Mary Beth Welsh, govt director of Episcopal Ministries of Lengthy Island, remembers that St. Francis was the primary backyard ministry they funded — a mannequin later replicated at different parishes. She stated the St. Francis backyard staff has served as mentors to others parishes constructing related packages.
“Through the years, St. Francis has expanded their ministry by fostering new relationships and welcoming teams from the group to make use of the backyard for instructional and therapeutic actions,” Welsh stated. An earlier Herald report famous the backyard’s connections with Helen Keller Companies for the Blind and Life’s WORC, a corporation working with individuals with particular wants.
The backyard itself spans about half an acre and could be seen from the church’s home windows. Flint famous that parishioners can look out on the backyard whereas she preaches. The backyard itself, she stated, preaches — showcasing an entire life cycle.
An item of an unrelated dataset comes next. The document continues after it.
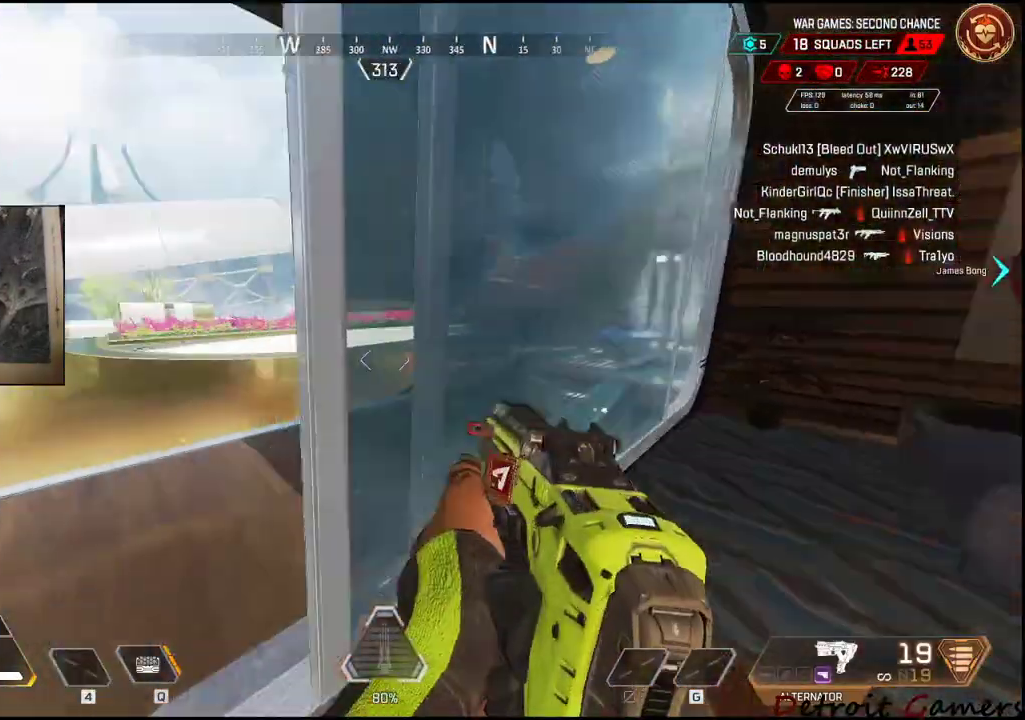
{"keys": ["a", "w"], "mouse": [], "events": [[500, "w", "down"]]}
Vibrant, rising, and energetic throughout the harvest season, and in winter, chilly and resting.
Flint added that the parish, by way of its backyard ministry and different areas — comparable to a labyrinth — has been very intentional in welcoming individuals onto its property. “We wish to do what we are able to to share the abundance God has given us with our neighbors in a tangible method,” she stated.
Episcopal Ministries has given St. Francis a grant to fence the backyard, since its produce attracts extra than simply human curiosity.
“We now have an abundance of bunnies on the property that may be very curious about consuming produce earlier than we get an opportunity to offer it away to people,” Flint stated, however assured, “they’ve loads of different issues they will eat on the property. They don’t seem to be going hungry.”